- About this task
Return every line below in which "index" appears.
-*-
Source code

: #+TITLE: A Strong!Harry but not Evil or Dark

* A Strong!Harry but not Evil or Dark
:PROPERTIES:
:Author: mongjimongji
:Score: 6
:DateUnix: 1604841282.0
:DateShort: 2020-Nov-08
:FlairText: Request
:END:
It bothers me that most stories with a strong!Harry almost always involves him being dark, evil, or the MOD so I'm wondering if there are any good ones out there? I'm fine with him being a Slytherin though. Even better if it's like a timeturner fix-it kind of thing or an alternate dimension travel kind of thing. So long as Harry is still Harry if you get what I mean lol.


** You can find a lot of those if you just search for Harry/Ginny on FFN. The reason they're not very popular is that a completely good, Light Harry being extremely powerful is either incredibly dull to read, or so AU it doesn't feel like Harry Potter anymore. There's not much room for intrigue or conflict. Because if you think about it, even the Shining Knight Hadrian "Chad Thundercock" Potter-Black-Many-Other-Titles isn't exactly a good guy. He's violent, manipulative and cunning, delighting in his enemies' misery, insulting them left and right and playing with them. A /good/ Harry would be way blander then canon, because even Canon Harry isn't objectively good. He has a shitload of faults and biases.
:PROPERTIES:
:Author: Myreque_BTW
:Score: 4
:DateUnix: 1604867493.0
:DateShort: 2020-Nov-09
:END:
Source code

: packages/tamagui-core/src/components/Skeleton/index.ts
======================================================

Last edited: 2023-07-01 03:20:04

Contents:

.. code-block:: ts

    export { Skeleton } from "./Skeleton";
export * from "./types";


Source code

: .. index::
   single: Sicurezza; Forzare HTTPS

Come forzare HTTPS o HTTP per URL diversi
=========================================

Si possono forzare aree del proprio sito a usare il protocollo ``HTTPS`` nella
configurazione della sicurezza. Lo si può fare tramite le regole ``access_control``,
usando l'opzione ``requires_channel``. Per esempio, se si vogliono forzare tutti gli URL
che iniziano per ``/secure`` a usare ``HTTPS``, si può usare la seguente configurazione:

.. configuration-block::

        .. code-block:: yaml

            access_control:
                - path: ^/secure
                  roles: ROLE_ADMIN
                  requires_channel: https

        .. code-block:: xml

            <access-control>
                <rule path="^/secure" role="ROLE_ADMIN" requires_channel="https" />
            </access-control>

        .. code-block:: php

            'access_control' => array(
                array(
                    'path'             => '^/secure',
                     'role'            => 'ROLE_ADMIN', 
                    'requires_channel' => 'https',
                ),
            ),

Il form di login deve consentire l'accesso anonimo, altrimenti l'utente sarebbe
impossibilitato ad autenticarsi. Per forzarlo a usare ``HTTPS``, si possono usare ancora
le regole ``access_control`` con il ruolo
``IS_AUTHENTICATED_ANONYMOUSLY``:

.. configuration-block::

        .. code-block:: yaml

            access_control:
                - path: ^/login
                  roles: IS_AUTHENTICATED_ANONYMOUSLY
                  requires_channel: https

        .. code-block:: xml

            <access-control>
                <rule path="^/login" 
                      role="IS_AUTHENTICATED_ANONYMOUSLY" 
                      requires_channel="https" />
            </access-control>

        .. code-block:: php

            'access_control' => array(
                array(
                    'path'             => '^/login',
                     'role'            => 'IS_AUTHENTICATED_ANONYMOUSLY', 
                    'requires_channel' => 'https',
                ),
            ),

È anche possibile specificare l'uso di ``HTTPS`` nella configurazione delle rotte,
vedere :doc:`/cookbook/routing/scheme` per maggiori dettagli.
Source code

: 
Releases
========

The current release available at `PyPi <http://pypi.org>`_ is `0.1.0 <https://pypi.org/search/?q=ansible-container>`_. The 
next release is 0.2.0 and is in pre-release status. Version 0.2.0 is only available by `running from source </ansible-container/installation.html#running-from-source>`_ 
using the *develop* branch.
-*-
- Solved problem
: packages/tamagui-core/src/components/Skeleton/index.ts
: .. index::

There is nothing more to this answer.